Excerpted passage:
The Black Hills of Dakota in the 1870s may seem like an unlikely place for a dramatic narrative pursuing themes of justice, service, and community, but that’s exactly what the audience gets in compelling fashion in HBO’s recently concluded series Deadwood. When creator and executive producer David Milch first pitched the idea to HBO executives, the setting was in fact ancient Rome.
Speaking of Deadwood’s setting, a mining camp, Milch says, “This was an environment, as was Rome in the time of Nero, where there was order but no law whatsoever.” The character Merrick, who runs the camp’s newspaper, the Deadwood Pioneer, observes in the first episode that the camp is officially and formally “outside law or statute.”
Set against the mythic landscape of the American West, Deadwood plays out the timeless political and social themes that have confronted every formative culture: the conflict between tyranny and liberty; the call of the conscience in matters of justice; the very human longing for order in a wild and lawless land. Deadwood, like all Westerns, may be viewed as a commentary about the particular time in which it was produced -- America in the 21st Century. (HBO’s characteristic use of nudity and extensive profanity may make this series even more “contemporary” to some.) Ultimately, however, Deadwood poses a question that transcends history: Can a raw and bloody town in the grip of gold rush fever overcome its own violence, greed and materialism? Can it shape a destiny and find meaning outside of the idols of brute force and sudden fortune?
A Sense of Justice
It’s through the character of Seth Bullock (played by Timothy Olyphant), a former lawman from Montana, that we are introduced to the show’s leitmotif of law and order.
As with most of the main characters in Deadwood, Milch has based the players on real-life figures, although he has toyed with the historical facts where it suits the story. So while Wild Bill Hickok and Seth Bullock never met in real life, they become fast (albeit brief) friends on the show. Bullock, along with his partner Sol Star, leaves service as a lawman in Montana to seek his fortune as a purveyor of mining equipment and hardware in the fast-growing Deadwood camp.
But the life of law enforcement isn’t so easy for Bullock to leave behind. As he works on building the frame for the new hardware store, Bullock has an illuminating exchange with Hickok, who himself is a former lawman. Wild Bill notes that soon there will be peace with the Sioux, then “pretty quick you’ll have laws here.” Seth replies, “I’d settle for property rights,” to which Bill asks astutely, “Would you?”
Indeed, it becomes clear that given his character, disposition, and temperament, Bullock cannot just “settle for property rights.” A man driven by conscience, ideals, and an innate sense of justice, Bullock eventually, and grudgingly, assumes the role of sheriff in Deadwood. His natural sense of equity provides an element of needed stability in the camp.
In a later conversation with Wyatt Earp, another former lawman of some repute, Bullock admits, “I took the badge off myself once, without losing my impulse to beat on certain types.” The decisive shift for Bullock, moving him into service to the broader community as sheriff, comes in a conversation with General Crook, who seeks brief respite in the camp from fighting the Sioux.
Bullock complains to Crook that the town’s sheriff, whose position had been created for political purposes and had assumed a largely ceremonial role, was corrupt and inept. To this Crook responds, “In a camp where the sheriff can be bought for bacon grease, a man, a former marshal, who understands the danger of his own temperament, he might consider serving his fellows…. We all have bloody thoughts.” Bullock’s calling from General Crook is to put those retributive instincts to the greater good of the camp.

Requirements:
1. Duplicate part of the Deadwood article word for word, starting with "Set against the" and going on through "and sudden fortune?".
2. Based on the Deadwood article, state whether each statement agrees with it, answering yes or no and quoting the deciding words: (a) Seth Bullock and Wild Bill Hickok met in real life. (b) Bullock had served as a lawman in Montana. (c) The setting David Milch first pitched to HBO was ancient Rome.
3. Answer these questions from the Deadwood article:
(a) Which character runs the camp's newspaper?
(b) What do Bullock and Sol Star plan to sell in the Deadwood camp?
(c) Who comes to the camp seeking brief respite from fighting the Sioux?
The listing that follows the Deadwood article comes from a separate source.

(Dataset records)
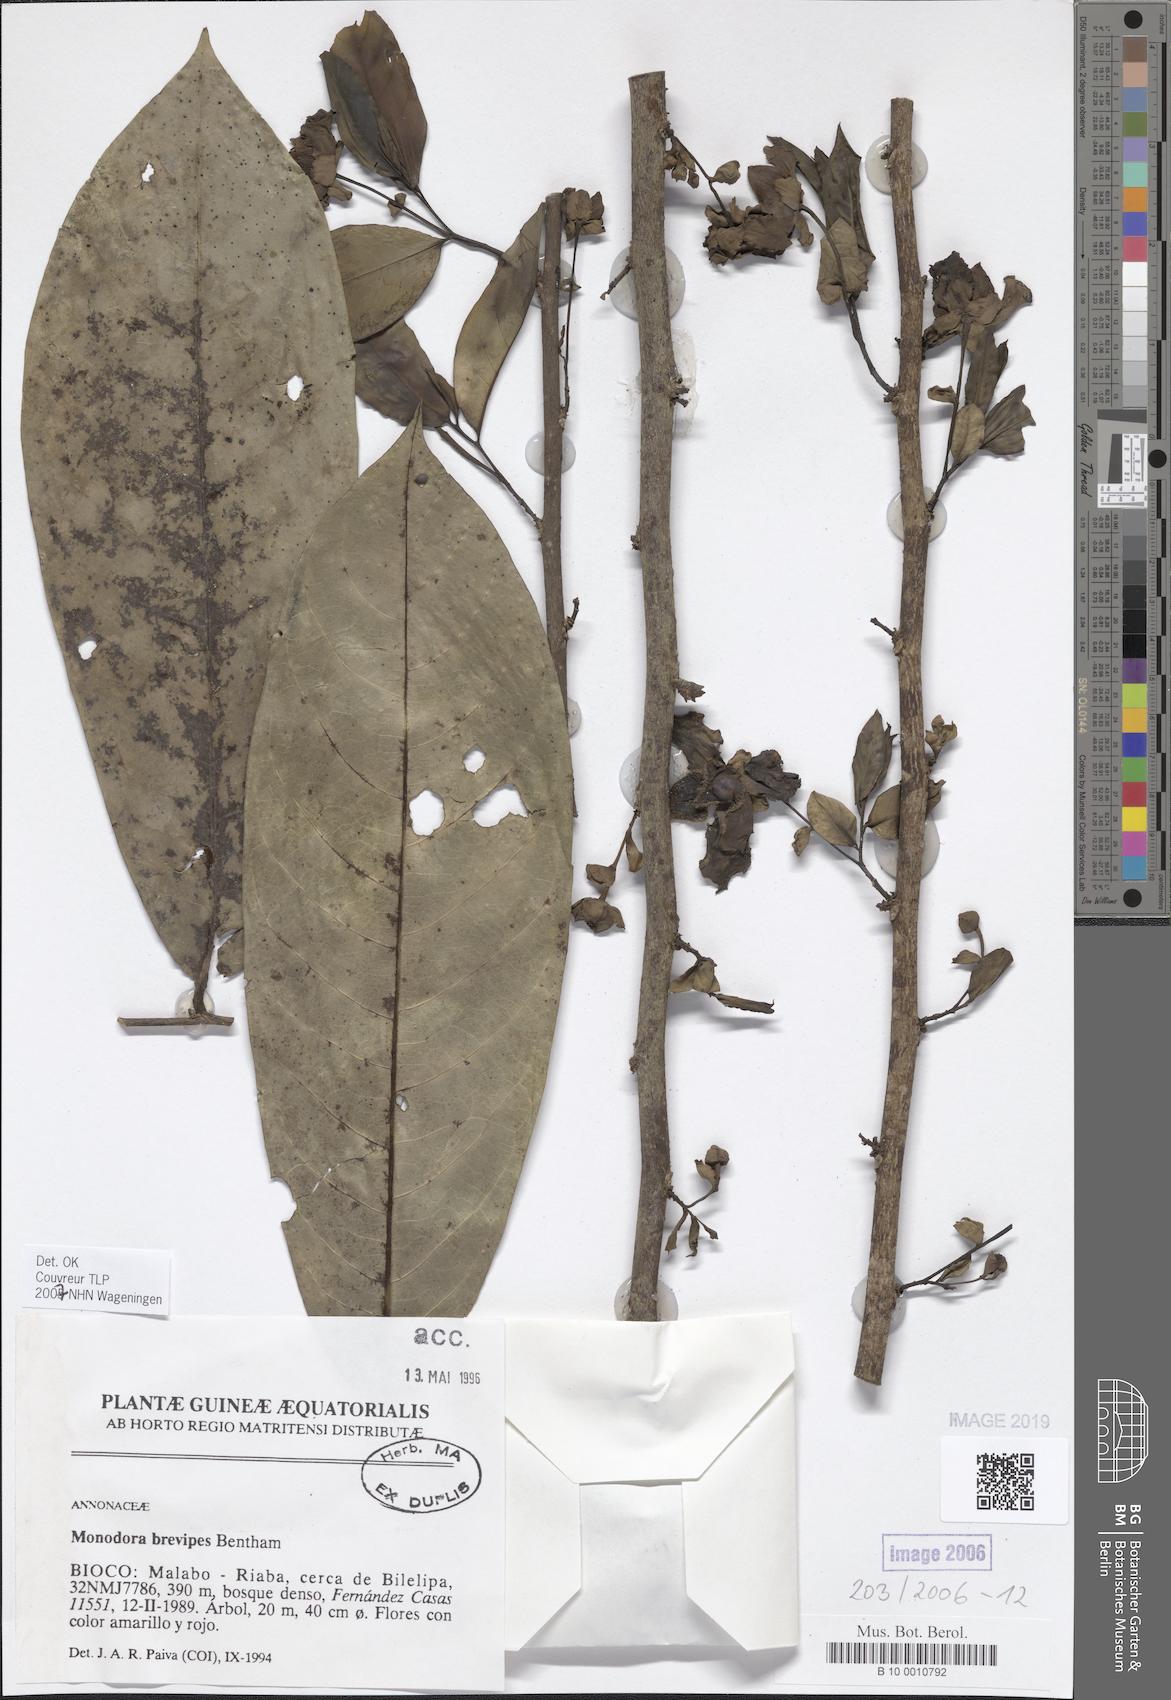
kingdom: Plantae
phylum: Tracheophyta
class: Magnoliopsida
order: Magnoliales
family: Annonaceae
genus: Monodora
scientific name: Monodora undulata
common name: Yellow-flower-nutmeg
---
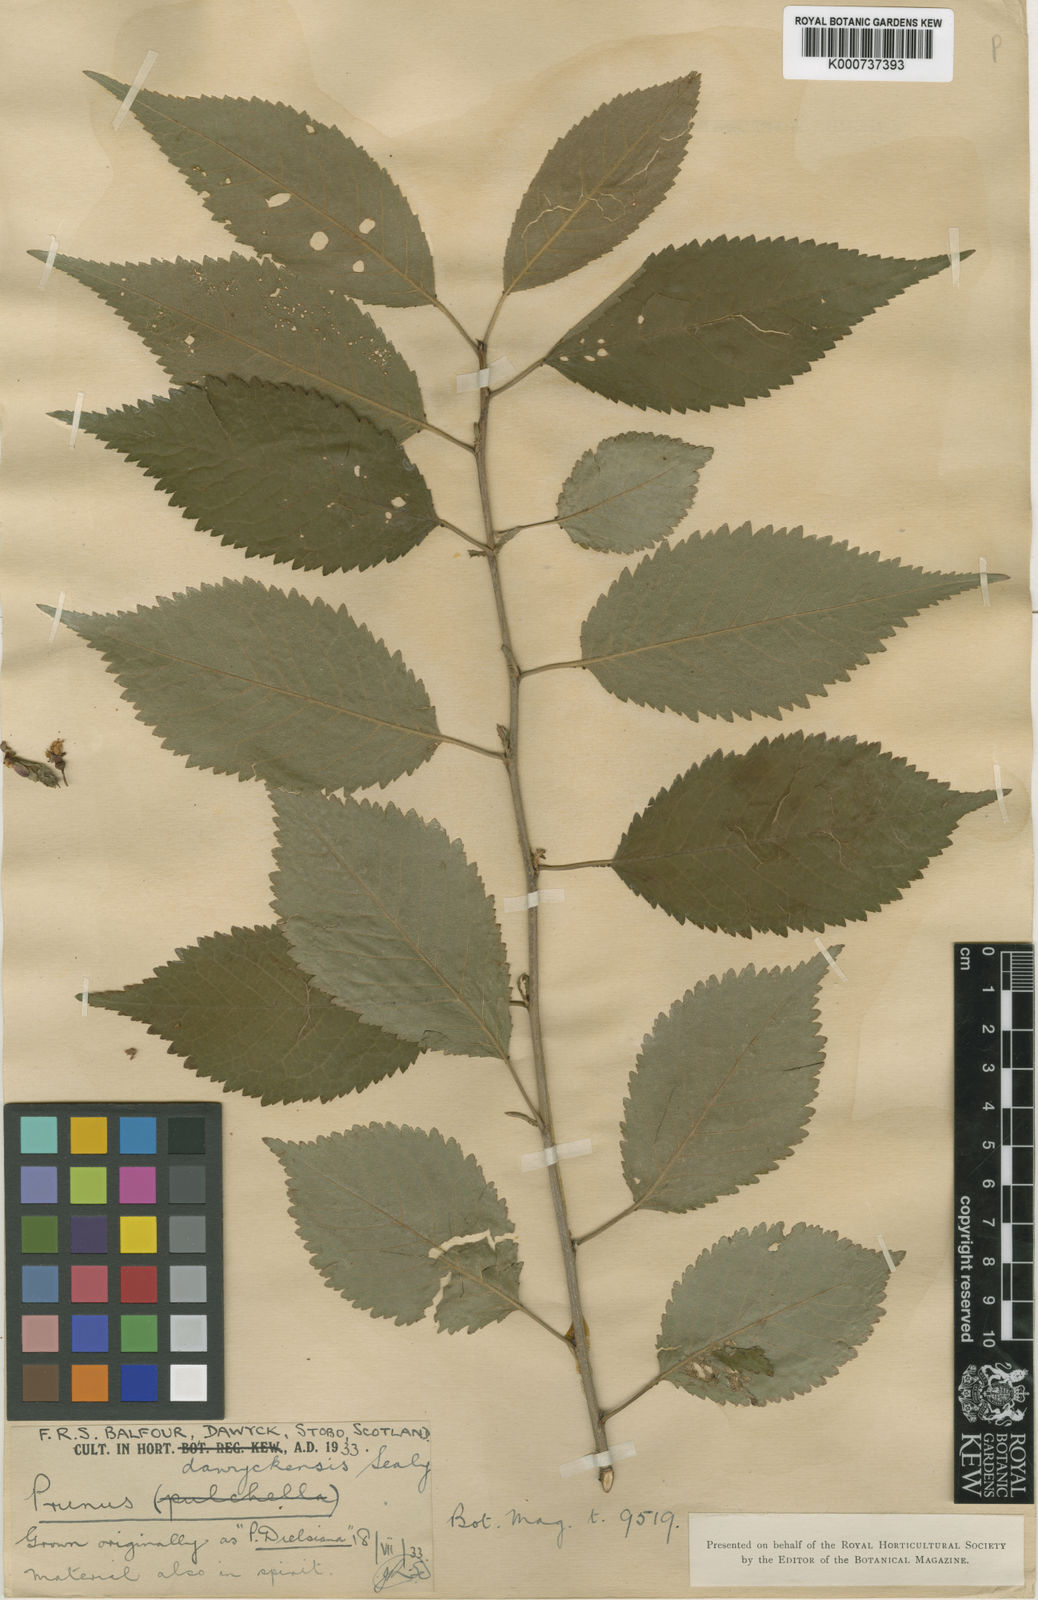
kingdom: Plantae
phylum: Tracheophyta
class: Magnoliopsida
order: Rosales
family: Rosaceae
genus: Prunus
* * *
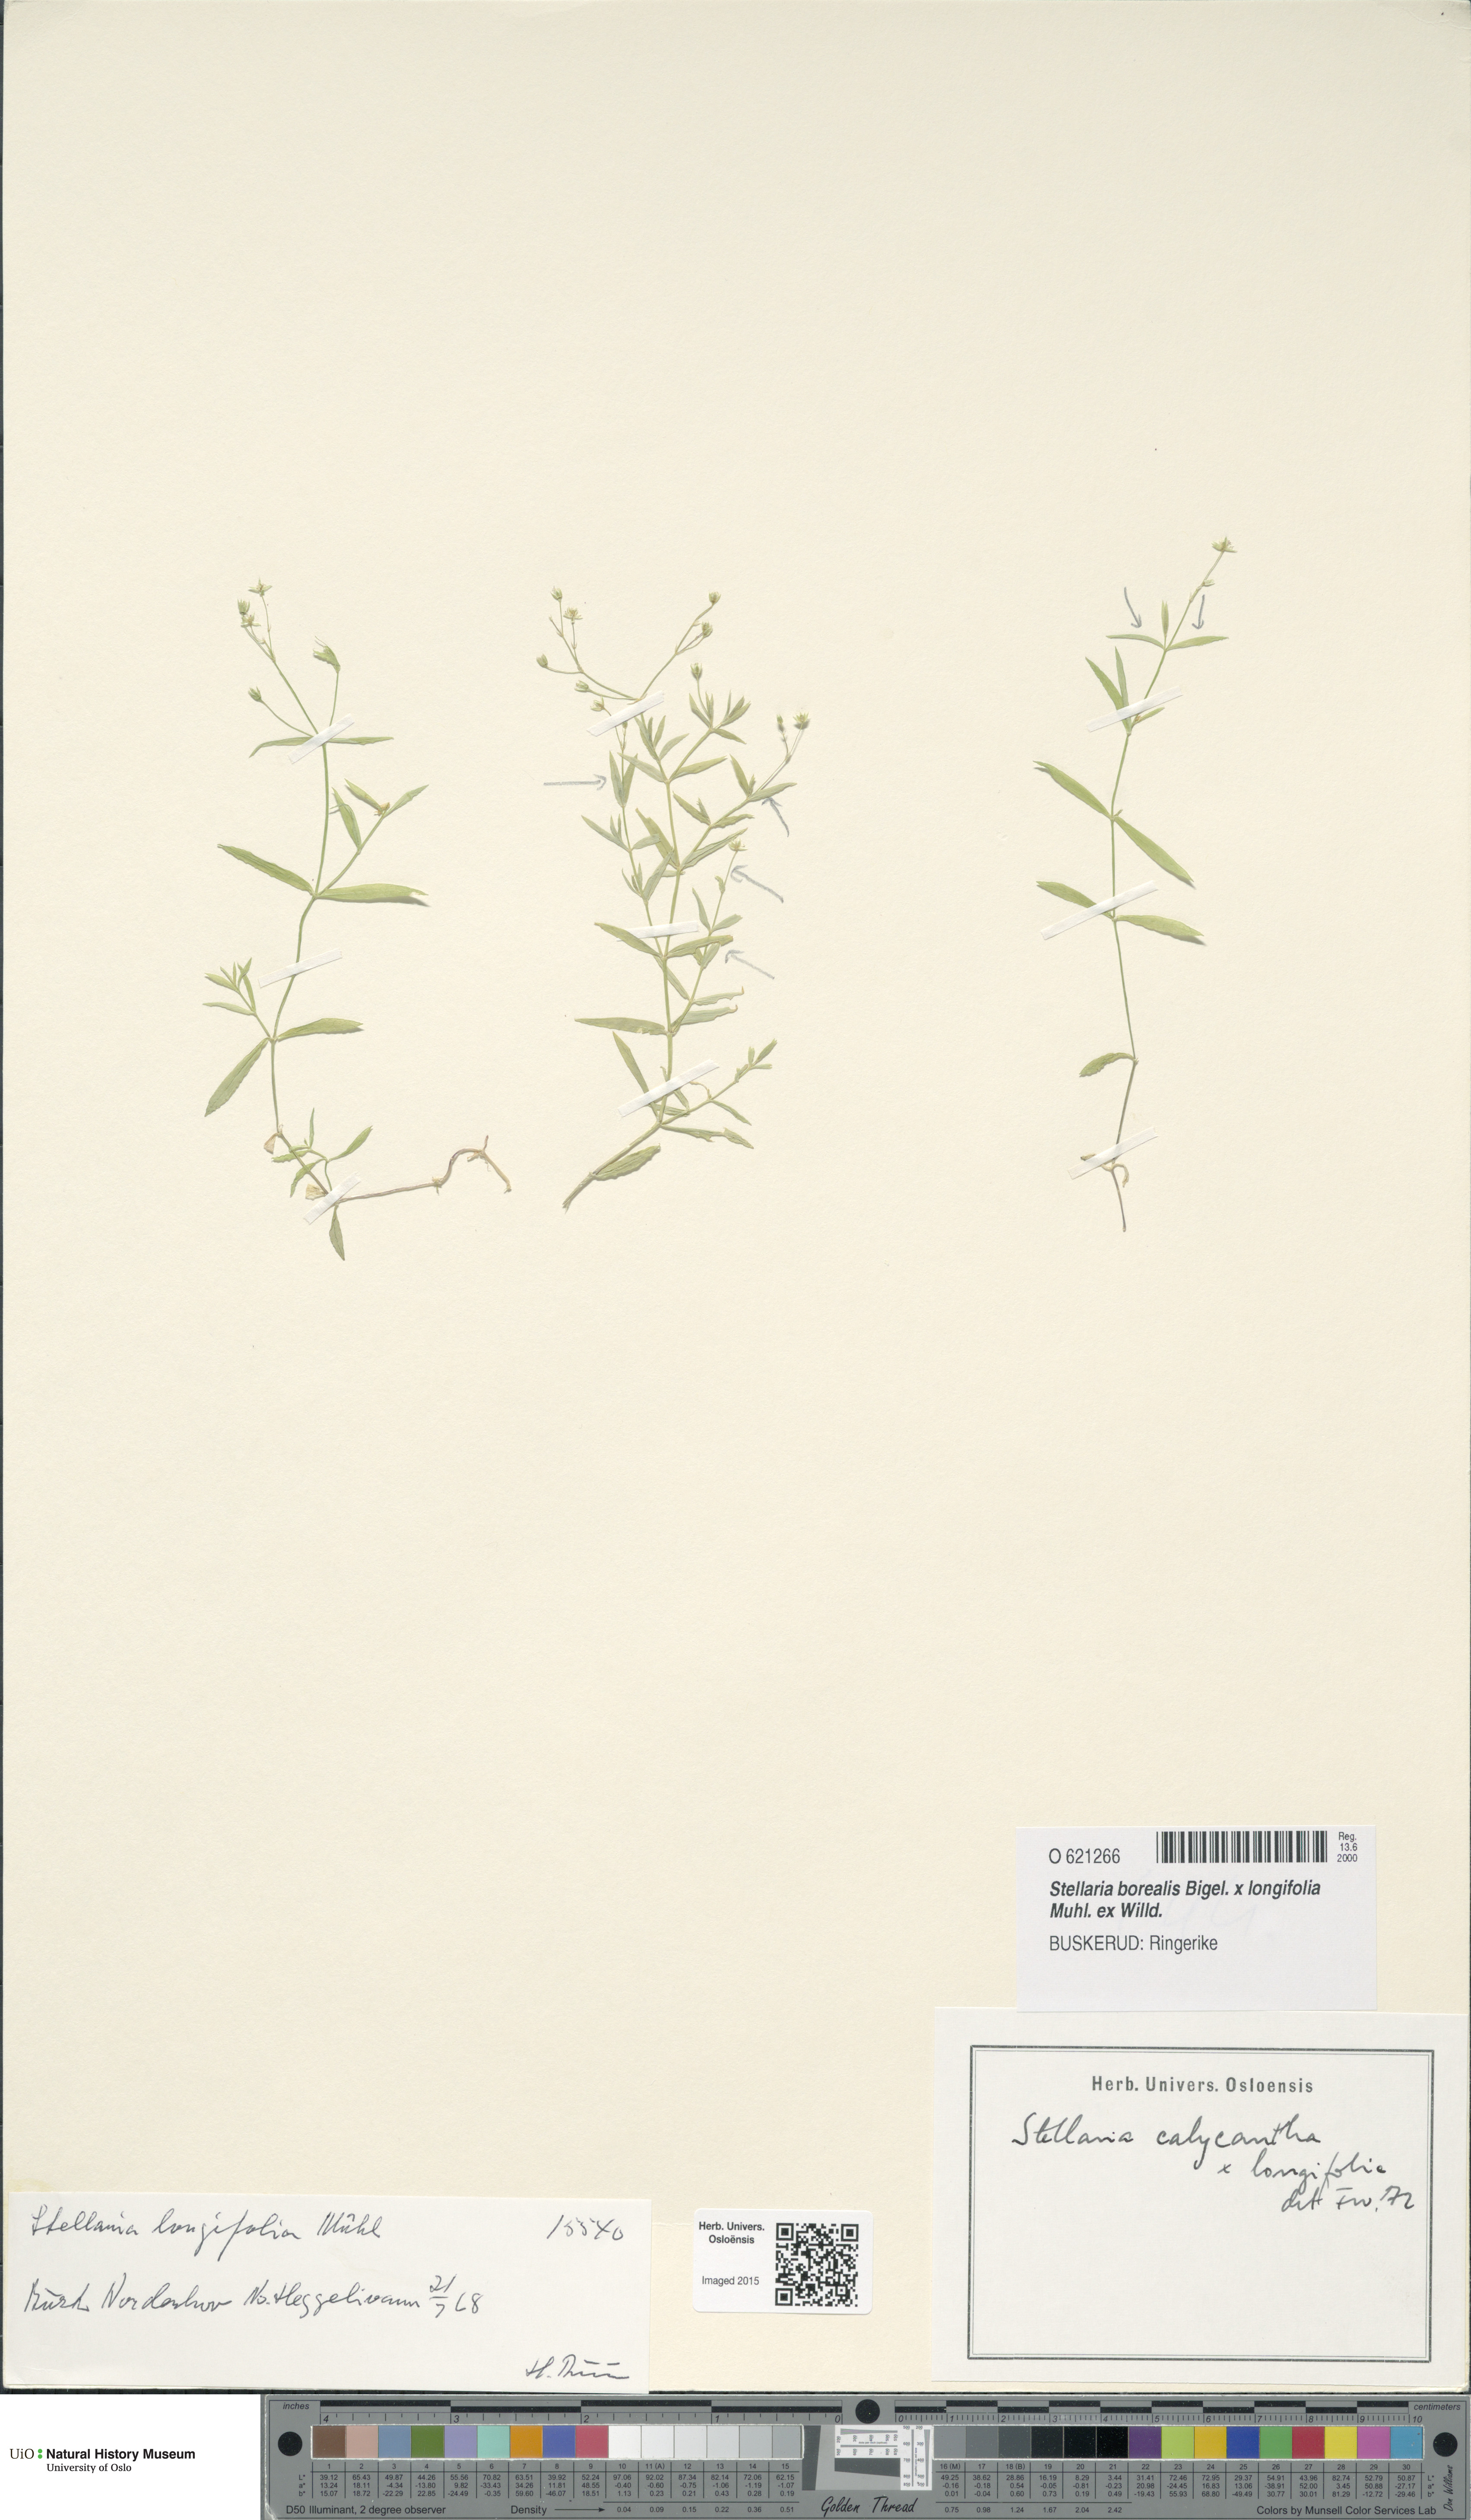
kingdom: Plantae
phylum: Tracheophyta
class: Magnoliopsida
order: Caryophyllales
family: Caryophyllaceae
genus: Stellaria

The replies:
1.
Set against the mythic landscape of the American West, Deadwood plays out the timeless political and social themes that have confronted every formative culture: the conflict between tyranny and liberty; the call of the conscience in matters of justice; the very human longing for order in a wild and lawless land. Deadwood, like all Westerns, may be viewed as a commentary about the particular time in which it was produced -- America in the 21st Century. (HBO’s characteristic use of nudity and extensive profanity may make this series even more “contemporary” to some.) Ultimately, however, Deadwood poses a question that transcends history: Can a raw and bloody town in the grip of gold rush fever overcome its own violence, greed and materialism? Can it shape a destiny and find meaning outside of the idols of brute force and sudden fortune?

2.
(a) No: "while Wild Bill Hickok and Seth Bullock never met in real life"
(b) Yes: "a former lawman from Montana"
(c) Yes: "the setting was in fact ancient Rome."

3.
(a) Merrick
(b) Mining equipment and hardware
(c) General Crook